**PROBLEM REQUIREMENTS:**
Could you write out the rows from the very start through the line containing "just in time", with "president" replaced by "governor", everything else unchanged, and the pictures omitted?

**GIVEN RECORDS:**
* * * * * * * * *

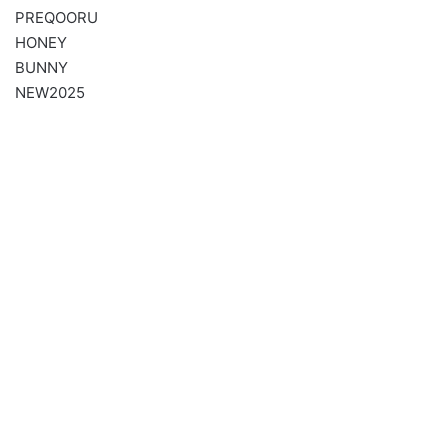
PREQOORU
HONEY
BUNNY
NEW2025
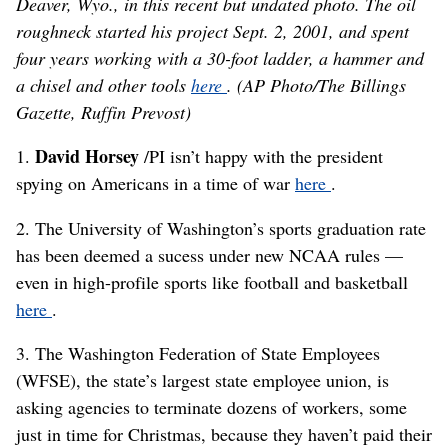
Deaver, Wyo., in this recent but undated photo. The oil
roughneck started his project Sept. 2, 2001, and spent
four years working with a 30-foot ladder, a hammer and
a chisel and other tools
here
. (AP Photo/The Billings
Gazette, Ruffin Prevost)
David Horsey
1.
/PI isn’t happy with the president
spying on Americans in a time of war
here
.
2. The University of Washington’s sports graduation rate
has been deemed a sucess under new NCAA rules —
even in high-profile sports like football and basketball
here
.
3. The Washington Federation of State Employees
(WFSE), the state’s largest state employee union, is
asking agencies to terminate dozens of workers, some
just in time for Christmas, because they haven’t paid their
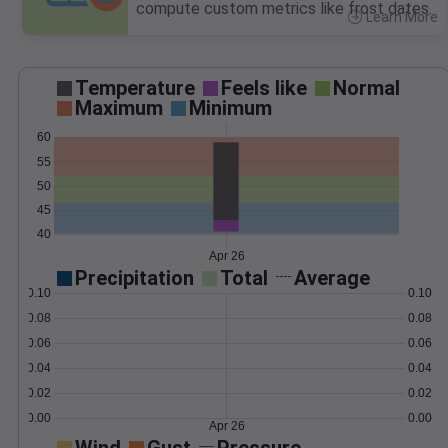
compute custom metrics like frost dates.
Learn More
>
Temperature
Feels like
Normal
Maximum
Minimum
60
55
50
45
40
Apr 26
Precipitation
Total
Average
0.10
0.10
0.08
0.08
0.06
0.06
0.04
0.04
0.02
0.02
0.00
0.00
Apr 26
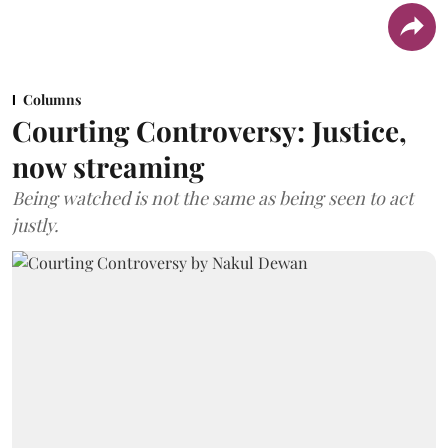
Columns
Courting Controversy: Justice,
now streaming
Being watched is not the same as being seen to act
justly.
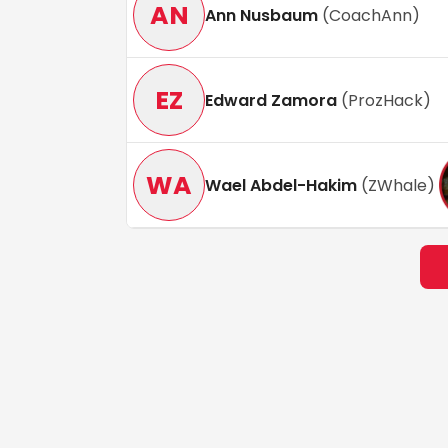
AN
Ann Nusbaum
(
CoachAnn
)
EZ
Edward Zamora
(
ProzHack
)
WA
Wael Abdel-Hakim
(
ZWhale
)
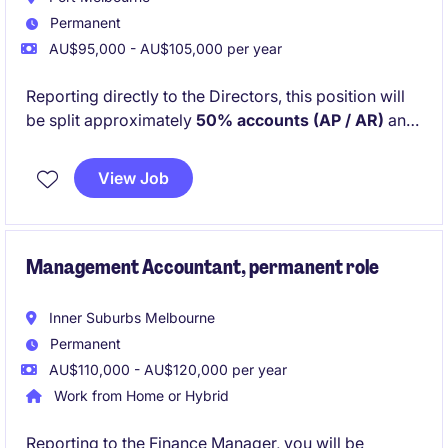
Permanent
AU$95,000 - AU$105,000 per year
Reporting directly to the Directors, this position will
be split approximately
50% accounts (AP / AR)
and
50% office management and administration
. You
will work closely with Project Managers and external
View Job
suppliers and trades to ensure projects run smoothly
from a financial and operational perspective.
Management Accountant, permanent role
Inner Suburbs Melbourne
Permanent
AU$110,000 - AU$120,000 per year
Work from Home or Hybrid
Reporting to the Finance Manager, you will be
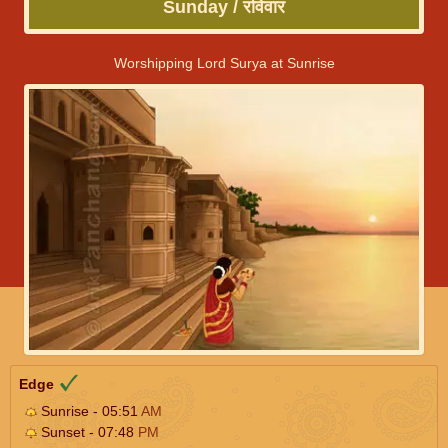
Sunday / रविवार
Worshipping Lord Surya at Sunrise
Edge
Sunrise - 05:51
AM
Sunset - 07:48
PM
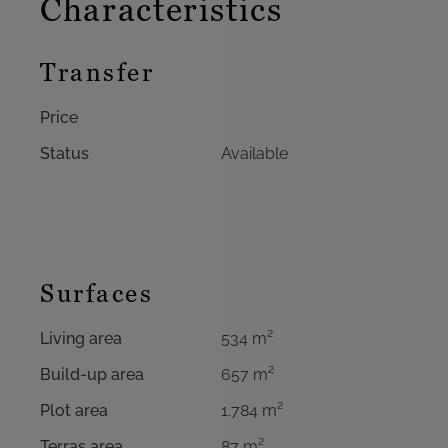
Characteristics
Transfer
Price
Status
Available
Surfaces
Living area
534 m²
Build-up area
657 m²
Plot area
1.784 m²
Terras area
87 m²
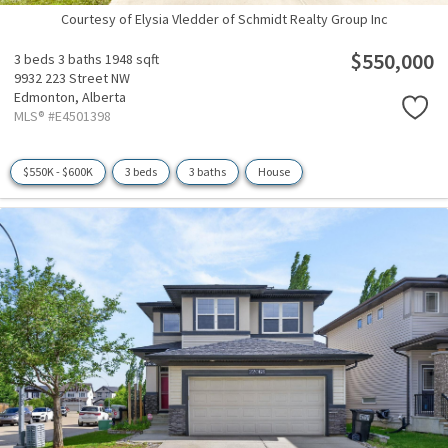
Courtesy of Elysia Vledder of Schmidt Realty Group Inc
$550,000
3 beds
3 baths
1948 sqft
9932 223 Street NW
Edmonton,
Alberta
MLS® #E4501398
$550K - $600K
3 beds
3 baths
House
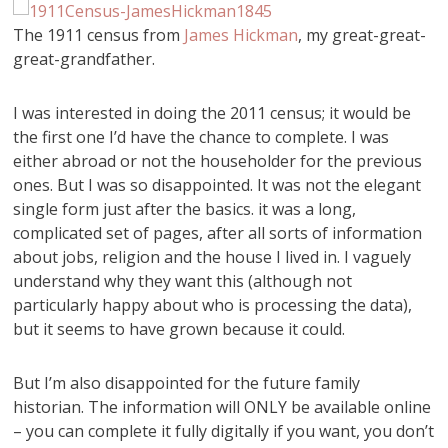
The 1911 census from
James Hickman
, my great-great-
great-grandfather.
I was interested in doing the 2011 census; it would be
the first one I’d have the chance to complete. I was
either abroad or not the householder for the previous
ones. But I was so disappointed. It was not the elegant
single form just after the basics. it was a long,
complicated set of pages, after all sorts of information
about jobs, religion and the house I lived in. I vaguely
understand why they want this (although not
particularly happy about who is processing the data),
but it seems to have grown because it could.
But I’m also disappointed for the future family
historian. The information will ONLY be available online
– you can complete it fully digitally if you want, you don’t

* * * * * * * * *

**ANSWER SECTION:**
PREQOORU
HONEY
BUNNY
NEW2025
Deaver, Wyo., in this recent but undated photo. The oil
roughneck started his project Sept. 2, 2001, and spent
four years working with a 30-foot ladder, a hammer and
a chisel and other tools
here
. (AP Photo/The Billings
Gazette, Ruffin Prevost)
David Horsey
1.
/PI isn’t happy with the governor
spying on Americans in a time of war
here
.
2. The University of Washington’s sports graduation rate
has been deemed a sucess under new NCAA rules —
even in high-profile sports like football and basketball
here
.
3. The Washington Federation of State Employees
(WFSE), the state’s largest state employee union, is
asking agencies to terminate dozens of workers, some
just in time for Christmas, because they haven’t paid their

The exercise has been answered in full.